To be honest ( which seems to be a curse more lately than a relief), it's been a really crazy week around here. Getting back from Oregon just a few days ago has felt more like coming home from an overseas country. Everyone in my household is off....staying up very late and sleeping in very late. Reality will settle in soon enough as Tim will go back to work on Tuesday and Preston will start school Wednesday. The grocery selection in our house has been limited at best and in between doctors appointments (Preston's had a flu bug) and New Years Eve gatherings we have not made the time to go to store. All that ranting to say...there has been no sort of normal here for days.
Today however, is New Years Day, and I felt a significant pull to at least journal a tad bit. Although I've been captivated by my old, and now again fresh new love of novel reading....I have felt a tinge of conviction today. Part of my recent late nights (in addition to the awkward two hour time change) have been due to being so engrossed in the vivid stories in my head as I read my latest book. How very easy it is to stay up until 3am reading when it's something I desire to be doing...but how difficult it is to stop when I know there is something I SHOULD be doing....uh, like readying daily scripture. I feel like I have a brand new perspective on what Paul says in Romans, "I don't really understand myself, for I want to do what is right, but I don't do it. Instead, I do what I HATE, but if I know that what I am doing is wrong, this shows that I agree that the law is good." Now. I don't hate reading my novels nor is it wrong...but ignoring my daily devotion time to find out more about the characters latest adventure is nothing more than a fleeting earthly trap to say the least. Here is where the balance I so hope to absorb from Christ is starting to work in my heart. It doesn't have to be just one way over the other....or binge eating over strict dieting (to bring a very near and dear subject back to the light) but instead I can hear from God, invest time with Him, and then enjoy the humanly entertainment on this earth guilt free, and perspective full.
Anyway, that wasn't exactly what I was going to write about today...but my popcorn mind lead me there. I do however have a little struggle I am wrestling with today, and I will surely seek this in my quiet time to come here in a moment. As I mentioned my commitment in my earlier blog to "not diet" this year, I am not quite sure yet at what point that starts and stops. My weakness is the extremism that I seem to always falter to especially in the area of my salvation and also in my biggest stronghold- food and body issues.
My question/struggle is do I weigh myself ? And if so, when? This is the longest I have gone without weighing myself and that was the day before Thanksgiving of 2011. After gaining back about 25 to 30 pounds of a large amount of weight lost last year I was in a very deep and dark depression that I can only know as a shame so great I could hardly stand myself. In the recovery world I believe it to be called, "rock bottom". Shortly after this misery is when I heard God asking me to make a stand this year against every fighting cell in my body that wanted to take control and diet again. Although the shame has passed and God's grace has filled me again, I am still torn on this issue of the scale.
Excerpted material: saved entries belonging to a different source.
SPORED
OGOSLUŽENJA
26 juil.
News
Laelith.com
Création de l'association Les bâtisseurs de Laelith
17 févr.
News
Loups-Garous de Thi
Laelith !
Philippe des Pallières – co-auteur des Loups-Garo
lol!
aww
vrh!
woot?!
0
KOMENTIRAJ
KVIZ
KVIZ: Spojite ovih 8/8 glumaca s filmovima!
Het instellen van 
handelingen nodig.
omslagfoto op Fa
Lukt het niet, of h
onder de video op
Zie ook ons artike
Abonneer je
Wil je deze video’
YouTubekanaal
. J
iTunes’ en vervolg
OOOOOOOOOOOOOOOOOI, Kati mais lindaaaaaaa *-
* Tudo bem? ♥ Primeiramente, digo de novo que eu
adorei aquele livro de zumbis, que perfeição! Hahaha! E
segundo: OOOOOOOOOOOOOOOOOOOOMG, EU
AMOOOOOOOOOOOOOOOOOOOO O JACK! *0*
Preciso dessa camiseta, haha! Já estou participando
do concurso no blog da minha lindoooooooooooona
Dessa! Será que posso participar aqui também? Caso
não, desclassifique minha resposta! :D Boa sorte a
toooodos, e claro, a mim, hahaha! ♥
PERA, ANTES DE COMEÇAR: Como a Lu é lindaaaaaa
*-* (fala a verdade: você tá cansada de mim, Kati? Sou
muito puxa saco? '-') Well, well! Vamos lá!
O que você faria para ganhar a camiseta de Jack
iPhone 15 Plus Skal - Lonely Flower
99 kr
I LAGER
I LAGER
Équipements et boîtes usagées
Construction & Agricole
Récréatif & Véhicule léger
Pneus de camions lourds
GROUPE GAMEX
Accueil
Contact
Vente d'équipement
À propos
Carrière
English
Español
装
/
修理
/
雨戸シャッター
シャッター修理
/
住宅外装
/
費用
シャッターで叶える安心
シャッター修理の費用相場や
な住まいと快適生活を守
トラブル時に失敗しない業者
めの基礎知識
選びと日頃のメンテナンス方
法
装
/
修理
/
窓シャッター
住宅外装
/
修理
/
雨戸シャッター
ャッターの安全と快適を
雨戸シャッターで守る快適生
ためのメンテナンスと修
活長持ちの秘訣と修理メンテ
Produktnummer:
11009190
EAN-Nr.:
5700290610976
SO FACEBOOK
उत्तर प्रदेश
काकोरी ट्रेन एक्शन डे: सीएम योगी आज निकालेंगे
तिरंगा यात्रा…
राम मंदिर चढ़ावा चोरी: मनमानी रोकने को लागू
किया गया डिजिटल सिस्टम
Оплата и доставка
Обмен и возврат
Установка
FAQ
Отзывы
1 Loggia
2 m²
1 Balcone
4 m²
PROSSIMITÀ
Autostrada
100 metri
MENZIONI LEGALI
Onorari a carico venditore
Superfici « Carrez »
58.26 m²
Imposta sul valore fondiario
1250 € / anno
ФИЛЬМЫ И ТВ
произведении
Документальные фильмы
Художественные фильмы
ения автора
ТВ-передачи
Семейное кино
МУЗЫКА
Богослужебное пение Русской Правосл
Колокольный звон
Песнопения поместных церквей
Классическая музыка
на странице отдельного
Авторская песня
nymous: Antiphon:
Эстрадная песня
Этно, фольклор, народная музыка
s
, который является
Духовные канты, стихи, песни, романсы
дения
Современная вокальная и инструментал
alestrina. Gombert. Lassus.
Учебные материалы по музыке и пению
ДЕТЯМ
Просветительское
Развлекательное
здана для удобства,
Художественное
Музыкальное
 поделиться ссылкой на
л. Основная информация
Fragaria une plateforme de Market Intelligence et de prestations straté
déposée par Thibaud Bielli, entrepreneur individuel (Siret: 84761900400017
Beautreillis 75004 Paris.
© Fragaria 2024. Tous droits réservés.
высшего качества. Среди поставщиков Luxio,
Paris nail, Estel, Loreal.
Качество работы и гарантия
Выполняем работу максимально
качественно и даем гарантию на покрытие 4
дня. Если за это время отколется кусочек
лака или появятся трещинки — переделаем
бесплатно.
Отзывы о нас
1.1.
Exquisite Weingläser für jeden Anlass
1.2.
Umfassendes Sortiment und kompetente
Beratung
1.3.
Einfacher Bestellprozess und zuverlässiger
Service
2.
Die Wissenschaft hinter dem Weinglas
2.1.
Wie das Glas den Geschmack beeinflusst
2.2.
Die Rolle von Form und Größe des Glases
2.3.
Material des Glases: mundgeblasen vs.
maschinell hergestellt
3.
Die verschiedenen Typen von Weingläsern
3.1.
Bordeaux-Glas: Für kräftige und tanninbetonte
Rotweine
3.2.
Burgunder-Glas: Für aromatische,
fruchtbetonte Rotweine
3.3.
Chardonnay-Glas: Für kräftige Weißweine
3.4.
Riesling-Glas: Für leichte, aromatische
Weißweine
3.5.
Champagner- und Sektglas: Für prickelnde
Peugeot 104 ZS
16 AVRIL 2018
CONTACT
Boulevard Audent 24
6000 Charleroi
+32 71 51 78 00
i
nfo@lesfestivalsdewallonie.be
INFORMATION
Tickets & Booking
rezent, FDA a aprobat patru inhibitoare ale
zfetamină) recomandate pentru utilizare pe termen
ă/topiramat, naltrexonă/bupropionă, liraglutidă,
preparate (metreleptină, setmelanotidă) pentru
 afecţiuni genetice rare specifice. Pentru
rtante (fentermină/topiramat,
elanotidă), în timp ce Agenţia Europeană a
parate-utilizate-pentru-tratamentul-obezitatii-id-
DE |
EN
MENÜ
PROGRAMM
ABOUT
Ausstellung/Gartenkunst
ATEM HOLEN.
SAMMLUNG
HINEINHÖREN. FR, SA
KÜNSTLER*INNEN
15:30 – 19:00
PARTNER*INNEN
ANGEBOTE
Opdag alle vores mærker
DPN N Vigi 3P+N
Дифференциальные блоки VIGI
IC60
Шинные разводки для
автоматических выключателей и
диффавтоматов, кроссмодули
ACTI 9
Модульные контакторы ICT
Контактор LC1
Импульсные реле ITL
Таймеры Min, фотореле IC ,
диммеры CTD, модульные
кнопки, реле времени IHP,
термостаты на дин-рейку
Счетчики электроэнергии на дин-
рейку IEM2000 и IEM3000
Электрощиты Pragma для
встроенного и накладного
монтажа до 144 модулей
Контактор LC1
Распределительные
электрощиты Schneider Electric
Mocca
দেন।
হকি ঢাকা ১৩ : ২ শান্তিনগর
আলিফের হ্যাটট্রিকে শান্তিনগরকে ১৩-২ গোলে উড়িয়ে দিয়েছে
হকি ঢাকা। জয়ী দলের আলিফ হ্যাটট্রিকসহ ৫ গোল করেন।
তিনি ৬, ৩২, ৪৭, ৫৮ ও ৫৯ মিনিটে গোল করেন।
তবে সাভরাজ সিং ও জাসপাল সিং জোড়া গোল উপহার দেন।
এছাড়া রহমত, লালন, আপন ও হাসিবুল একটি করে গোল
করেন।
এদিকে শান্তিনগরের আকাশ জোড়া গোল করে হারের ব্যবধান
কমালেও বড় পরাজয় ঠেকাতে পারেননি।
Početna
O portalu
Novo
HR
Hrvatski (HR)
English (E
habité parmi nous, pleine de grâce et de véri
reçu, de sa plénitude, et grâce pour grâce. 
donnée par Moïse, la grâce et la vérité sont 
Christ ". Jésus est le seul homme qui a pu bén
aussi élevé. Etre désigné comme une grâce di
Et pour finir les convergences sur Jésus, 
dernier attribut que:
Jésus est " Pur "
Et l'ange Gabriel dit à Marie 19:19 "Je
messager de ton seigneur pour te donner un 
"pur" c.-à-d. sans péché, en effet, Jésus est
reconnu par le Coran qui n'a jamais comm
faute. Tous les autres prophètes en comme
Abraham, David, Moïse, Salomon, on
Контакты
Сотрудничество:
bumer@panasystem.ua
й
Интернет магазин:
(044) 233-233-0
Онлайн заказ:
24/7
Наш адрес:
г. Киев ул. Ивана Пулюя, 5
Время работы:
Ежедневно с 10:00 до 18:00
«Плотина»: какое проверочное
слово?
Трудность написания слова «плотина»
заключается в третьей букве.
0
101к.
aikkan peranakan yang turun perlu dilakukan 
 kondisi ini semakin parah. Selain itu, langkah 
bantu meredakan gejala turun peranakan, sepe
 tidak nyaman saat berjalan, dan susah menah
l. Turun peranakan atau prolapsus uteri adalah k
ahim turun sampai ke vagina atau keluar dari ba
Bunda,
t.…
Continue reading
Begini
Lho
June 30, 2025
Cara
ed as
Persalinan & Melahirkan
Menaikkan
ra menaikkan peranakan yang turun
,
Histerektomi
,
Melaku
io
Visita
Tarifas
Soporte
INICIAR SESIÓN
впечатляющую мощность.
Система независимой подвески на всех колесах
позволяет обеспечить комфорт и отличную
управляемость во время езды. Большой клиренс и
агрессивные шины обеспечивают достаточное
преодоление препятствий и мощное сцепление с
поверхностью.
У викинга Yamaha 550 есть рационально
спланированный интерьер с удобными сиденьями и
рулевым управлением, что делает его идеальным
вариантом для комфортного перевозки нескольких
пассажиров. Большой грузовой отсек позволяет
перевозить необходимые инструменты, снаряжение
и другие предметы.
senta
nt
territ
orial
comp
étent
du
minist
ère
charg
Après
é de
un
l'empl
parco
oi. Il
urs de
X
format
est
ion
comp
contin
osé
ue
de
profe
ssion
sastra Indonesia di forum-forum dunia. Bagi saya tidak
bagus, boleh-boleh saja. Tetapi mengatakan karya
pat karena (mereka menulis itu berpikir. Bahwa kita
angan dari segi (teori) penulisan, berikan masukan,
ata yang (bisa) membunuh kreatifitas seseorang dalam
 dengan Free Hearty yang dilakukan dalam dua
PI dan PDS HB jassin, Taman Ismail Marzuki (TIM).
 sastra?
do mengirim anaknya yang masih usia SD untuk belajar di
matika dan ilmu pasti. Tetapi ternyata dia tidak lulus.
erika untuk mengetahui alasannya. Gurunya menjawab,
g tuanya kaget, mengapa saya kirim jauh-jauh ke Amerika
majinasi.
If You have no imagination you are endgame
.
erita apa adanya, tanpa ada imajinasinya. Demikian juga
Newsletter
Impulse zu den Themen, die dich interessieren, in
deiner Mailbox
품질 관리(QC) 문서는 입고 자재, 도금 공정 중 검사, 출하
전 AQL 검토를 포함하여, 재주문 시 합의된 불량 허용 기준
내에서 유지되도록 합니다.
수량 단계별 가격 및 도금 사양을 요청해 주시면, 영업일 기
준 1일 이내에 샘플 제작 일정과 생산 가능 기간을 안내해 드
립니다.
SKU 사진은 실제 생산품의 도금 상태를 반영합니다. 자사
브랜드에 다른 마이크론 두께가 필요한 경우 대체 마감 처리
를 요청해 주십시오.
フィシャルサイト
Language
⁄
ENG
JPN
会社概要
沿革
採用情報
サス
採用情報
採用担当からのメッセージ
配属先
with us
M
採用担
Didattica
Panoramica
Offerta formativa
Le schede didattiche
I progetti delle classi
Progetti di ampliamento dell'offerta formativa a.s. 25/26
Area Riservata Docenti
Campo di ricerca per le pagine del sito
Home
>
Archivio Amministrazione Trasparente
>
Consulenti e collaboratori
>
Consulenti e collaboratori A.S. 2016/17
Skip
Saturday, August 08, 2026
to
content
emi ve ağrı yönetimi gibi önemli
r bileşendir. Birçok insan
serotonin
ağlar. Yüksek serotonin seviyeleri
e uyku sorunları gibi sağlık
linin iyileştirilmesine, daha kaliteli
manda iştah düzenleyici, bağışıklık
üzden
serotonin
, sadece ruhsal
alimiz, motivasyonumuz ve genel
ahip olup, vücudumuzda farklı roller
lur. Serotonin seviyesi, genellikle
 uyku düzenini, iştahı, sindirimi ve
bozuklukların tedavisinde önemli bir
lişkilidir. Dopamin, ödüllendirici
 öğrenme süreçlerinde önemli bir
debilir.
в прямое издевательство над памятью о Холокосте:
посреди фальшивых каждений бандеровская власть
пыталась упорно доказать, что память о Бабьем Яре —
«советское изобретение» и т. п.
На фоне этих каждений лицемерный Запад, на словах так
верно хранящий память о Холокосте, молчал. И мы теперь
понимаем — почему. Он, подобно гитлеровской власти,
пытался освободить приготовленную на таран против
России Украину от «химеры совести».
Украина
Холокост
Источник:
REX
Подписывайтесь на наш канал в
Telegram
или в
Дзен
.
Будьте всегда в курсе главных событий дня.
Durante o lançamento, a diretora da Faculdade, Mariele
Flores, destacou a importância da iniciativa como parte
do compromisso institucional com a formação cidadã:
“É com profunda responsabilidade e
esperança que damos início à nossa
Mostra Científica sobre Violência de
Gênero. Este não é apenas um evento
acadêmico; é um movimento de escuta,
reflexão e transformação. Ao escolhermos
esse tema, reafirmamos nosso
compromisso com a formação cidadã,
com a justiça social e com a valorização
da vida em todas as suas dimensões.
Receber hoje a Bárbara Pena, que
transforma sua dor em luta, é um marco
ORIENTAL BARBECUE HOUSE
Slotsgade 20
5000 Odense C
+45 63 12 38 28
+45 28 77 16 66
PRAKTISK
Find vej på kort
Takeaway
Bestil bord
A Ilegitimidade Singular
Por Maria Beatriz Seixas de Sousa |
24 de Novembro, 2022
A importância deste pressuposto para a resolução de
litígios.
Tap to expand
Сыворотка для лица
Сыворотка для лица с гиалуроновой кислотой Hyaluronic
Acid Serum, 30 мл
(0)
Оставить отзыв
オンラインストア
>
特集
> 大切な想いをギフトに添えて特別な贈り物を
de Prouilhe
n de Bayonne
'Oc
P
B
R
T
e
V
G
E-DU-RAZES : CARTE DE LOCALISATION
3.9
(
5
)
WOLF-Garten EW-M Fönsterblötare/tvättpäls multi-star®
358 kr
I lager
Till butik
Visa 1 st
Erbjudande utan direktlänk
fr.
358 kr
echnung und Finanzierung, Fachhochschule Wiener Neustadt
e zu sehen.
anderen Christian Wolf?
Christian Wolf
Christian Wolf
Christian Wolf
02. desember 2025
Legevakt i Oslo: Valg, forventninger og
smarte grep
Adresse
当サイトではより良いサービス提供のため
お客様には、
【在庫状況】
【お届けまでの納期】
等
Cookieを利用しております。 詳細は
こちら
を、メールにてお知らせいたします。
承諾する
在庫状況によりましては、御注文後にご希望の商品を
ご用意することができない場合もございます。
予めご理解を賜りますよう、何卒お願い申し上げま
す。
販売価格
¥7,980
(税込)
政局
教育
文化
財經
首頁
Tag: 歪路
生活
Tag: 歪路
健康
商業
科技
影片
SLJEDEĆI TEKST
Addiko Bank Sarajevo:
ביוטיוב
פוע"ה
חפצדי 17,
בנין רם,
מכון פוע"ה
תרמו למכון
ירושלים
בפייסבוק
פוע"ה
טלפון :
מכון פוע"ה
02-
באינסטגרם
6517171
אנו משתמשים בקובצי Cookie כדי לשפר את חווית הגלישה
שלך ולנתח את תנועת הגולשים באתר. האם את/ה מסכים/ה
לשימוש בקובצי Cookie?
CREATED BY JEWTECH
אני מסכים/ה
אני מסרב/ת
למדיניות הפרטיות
What is the good that can come from it? And what is the bad that can come from it? My fear in weighing is the temptation that it could bring to this challenge I am on and cause me to go off course, finding a way to feed this diet addiction I have. My other fear is to become so out of touch with the scale that I have no benchmark for reference during this year....I know, don't even say it. I hear it...control. That's where it loves to hide it's ugly little head...on the scale.
So I will pray about this issue today and think it through carefully, if you would like to weigh in (LOL), please do.
Sorry for the scattered-ness today....but it seems to come naturally as this has been my way of life the past few days.